What to work on: Each line starting at the one that contains "Θεσσαλονίκη, Δεκέμβριος 2022." and ending at the one that contains "este nuevo proyec" must be returned exactly, and the rest of the listing is left out.
Start of Study material
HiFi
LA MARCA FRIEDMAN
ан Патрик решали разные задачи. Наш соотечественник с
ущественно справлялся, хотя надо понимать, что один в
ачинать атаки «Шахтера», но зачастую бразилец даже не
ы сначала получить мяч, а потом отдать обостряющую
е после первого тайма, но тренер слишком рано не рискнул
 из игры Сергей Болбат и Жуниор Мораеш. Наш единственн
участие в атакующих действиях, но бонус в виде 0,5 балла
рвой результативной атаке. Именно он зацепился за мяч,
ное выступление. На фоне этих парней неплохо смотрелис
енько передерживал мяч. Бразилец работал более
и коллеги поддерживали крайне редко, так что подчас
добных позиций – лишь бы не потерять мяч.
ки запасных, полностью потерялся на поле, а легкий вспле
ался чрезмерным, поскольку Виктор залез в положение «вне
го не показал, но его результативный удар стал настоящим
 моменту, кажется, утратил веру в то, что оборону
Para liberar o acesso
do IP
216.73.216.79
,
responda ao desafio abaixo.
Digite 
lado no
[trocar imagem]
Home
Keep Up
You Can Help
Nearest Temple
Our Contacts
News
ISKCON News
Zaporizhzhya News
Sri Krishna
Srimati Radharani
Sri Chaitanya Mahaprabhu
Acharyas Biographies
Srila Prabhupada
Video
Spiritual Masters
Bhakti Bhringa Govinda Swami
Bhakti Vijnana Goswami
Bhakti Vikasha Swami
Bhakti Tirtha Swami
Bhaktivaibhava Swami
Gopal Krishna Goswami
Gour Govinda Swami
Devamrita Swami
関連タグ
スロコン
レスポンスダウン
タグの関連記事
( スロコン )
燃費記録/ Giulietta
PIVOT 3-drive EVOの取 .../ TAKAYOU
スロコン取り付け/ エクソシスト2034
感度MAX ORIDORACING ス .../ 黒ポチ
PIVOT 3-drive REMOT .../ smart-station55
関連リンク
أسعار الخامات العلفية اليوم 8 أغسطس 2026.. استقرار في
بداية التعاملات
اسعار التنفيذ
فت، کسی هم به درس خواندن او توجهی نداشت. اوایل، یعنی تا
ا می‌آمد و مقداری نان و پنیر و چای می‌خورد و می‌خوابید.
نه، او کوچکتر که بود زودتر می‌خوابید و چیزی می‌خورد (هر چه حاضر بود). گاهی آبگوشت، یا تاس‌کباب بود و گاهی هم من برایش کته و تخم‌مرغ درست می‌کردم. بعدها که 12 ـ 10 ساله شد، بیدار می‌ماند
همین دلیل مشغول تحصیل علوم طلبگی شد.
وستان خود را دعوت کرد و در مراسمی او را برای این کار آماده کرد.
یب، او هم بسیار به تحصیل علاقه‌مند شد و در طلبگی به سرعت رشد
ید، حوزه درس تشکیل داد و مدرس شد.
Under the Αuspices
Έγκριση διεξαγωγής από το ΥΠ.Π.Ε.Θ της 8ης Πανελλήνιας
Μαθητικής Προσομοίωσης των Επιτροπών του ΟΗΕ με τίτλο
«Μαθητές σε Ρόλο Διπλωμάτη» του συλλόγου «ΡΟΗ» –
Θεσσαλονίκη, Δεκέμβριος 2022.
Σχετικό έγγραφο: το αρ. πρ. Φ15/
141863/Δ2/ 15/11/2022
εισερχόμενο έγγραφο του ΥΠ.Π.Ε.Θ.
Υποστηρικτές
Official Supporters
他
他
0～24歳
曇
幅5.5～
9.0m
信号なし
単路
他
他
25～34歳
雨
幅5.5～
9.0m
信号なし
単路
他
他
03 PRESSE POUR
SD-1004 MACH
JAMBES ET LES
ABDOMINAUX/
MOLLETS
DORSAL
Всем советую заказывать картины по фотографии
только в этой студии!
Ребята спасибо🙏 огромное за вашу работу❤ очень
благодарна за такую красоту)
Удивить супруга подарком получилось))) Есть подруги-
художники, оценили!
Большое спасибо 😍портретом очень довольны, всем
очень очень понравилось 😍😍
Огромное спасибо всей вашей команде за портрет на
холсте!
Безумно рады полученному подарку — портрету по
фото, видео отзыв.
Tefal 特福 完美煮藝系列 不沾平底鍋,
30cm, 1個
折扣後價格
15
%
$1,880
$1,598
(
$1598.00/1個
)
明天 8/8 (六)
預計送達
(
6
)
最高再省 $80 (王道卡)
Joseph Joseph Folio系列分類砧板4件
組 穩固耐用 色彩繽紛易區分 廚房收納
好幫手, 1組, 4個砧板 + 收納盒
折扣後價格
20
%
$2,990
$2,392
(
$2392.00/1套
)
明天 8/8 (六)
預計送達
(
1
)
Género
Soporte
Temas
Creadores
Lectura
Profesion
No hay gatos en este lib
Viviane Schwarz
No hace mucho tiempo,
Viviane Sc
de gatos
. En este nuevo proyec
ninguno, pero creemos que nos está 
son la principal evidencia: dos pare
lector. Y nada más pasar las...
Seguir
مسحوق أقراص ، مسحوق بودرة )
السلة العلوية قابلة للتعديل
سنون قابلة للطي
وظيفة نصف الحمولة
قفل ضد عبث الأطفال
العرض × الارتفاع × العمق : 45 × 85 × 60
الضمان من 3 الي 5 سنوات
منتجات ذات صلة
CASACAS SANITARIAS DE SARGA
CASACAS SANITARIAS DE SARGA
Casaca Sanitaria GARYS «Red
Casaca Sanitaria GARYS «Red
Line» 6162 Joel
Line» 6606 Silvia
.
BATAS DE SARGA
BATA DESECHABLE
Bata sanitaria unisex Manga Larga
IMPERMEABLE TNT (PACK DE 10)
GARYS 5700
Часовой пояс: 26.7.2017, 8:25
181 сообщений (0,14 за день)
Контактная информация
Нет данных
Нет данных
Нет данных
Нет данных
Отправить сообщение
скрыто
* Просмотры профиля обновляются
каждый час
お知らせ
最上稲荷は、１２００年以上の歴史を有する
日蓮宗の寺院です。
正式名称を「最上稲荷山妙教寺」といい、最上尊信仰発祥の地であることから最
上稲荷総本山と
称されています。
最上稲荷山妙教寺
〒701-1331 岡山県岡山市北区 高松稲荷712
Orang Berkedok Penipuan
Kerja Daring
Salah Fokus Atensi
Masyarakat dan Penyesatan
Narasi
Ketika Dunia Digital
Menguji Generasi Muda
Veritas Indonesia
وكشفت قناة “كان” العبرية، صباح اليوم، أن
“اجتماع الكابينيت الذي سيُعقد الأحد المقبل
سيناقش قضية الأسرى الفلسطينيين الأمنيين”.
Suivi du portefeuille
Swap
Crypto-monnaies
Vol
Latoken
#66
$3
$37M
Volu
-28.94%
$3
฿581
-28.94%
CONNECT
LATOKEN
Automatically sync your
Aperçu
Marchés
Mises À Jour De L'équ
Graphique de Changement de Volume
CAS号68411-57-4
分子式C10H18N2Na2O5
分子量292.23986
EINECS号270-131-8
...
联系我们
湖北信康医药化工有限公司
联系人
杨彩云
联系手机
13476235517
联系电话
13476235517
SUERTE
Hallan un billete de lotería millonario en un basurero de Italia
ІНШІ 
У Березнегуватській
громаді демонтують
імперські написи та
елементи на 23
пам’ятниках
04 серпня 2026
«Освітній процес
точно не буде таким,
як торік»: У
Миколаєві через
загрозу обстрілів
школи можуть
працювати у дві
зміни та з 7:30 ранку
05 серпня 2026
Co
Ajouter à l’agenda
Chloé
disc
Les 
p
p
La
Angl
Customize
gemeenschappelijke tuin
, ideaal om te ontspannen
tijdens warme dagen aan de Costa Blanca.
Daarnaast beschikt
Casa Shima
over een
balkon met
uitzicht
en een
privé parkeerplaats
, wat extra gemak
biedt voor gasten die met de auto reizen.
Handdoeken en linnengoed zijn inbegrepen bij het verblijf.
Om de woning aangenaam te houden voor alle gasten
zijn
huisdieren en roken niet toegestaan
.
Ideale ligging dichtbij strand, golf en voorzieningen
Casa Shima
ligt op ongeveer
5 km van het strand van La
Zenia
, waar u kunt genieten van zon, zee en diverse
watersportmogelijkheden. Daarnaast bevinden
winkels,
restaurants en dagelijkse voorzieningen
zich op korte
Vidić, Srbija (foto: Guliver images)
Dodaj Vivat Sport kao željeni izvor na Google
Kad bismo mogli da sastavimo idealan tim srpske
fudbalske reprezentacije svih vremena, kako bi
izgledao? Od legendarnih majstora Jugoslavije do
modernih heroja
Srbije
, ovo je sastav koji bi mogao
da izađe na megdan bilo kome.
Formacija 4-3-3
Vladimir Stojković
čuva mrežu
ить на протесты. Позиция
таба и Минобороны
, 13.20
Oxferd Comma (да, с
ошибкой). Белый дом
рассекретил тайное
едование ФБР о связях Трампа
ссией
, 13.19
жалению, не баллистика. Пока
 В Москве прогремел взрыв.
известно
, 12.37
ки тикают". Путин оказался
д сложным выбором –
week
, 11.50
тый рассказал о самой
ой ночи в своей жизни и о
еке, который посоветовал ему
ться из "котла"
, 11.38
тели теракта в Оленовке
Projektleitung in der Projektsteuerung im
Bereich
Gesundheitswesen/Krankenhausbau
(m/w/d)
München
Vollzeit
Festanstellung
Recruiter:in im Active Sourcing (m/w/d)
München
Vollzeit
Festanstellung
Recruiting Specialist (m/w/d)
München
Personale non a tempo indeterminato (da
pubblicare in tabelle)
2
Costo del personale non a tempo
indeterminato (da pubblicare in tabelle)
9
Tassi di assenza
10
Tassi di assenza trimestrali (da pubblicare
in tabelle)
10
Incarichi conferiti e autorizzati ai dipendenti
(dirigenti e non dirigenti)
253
End of Study material
Expected answer:
Θεσσαλονίκη, Δεκέμβριος 2022.
Σχετικό έγγραφο: το αρ. πρ. Φ15/
141863/Δ2/ 15/11/2022
εισερχόμενο έγγραφο του ΥΠ.Π.Ε.Θ.
Υποστηρικτές
Official Supporters
他
他
0～24歳
曇
幅5.5～
9.0m
信号なし
単路
他
他
25～34歳
雨
幅5.5～
9.0m
信号なし
単路
他
他
03 PRESSE POUR
SD-1004 MACH
JAMBES ET LES
ABDOMINAUX/
MOLLETS
DORSAL
Всем советую заказывать картины по фотографии
только в этой студии!
Ребята спасибо🙏 огромное за вашу работу❤ очень
благодарна за такую красоту)
Удивить супруга подарком получилось))) Есть подруги-
художники, оценили!
Большое спасибо 😍портретом очень довольны, всем
очень очень понравилось 😍😍
Огромное спасибо всей вашей команде за портрет на
холсте!
Безумно рады полученному подарку — портрету по
фото, видео отзыв.
Tefal 特福 完美煮藝系列 不沾平底鍋,
30cm, 1個
折扣後價格
15
%
$1,880
$1,598
(
$1598.00/1個
)
明天 8/8 (六)
預計送達
(
6
)
最高再省 $80 (王道卡)
Joseph Joseph Folio系列分類砧板4件
組 穩固耐用 色彩繽紛易區分 廚房收納
好幫手, 1組, 4個砧板 + 收納盒
折扣後價格
20
%
$2,990
$2,392
(
$2392.00/1套
)
明天 8/8 (六)
預計送達
(
1
)
Género
Soporte
Temas
Creadores
Lectura
Profesion
No hay gatos en este lib
Viviane Schwarz
No hace mucho tiempo,
Viviane Sc
de gatos
. En este nuevo proyec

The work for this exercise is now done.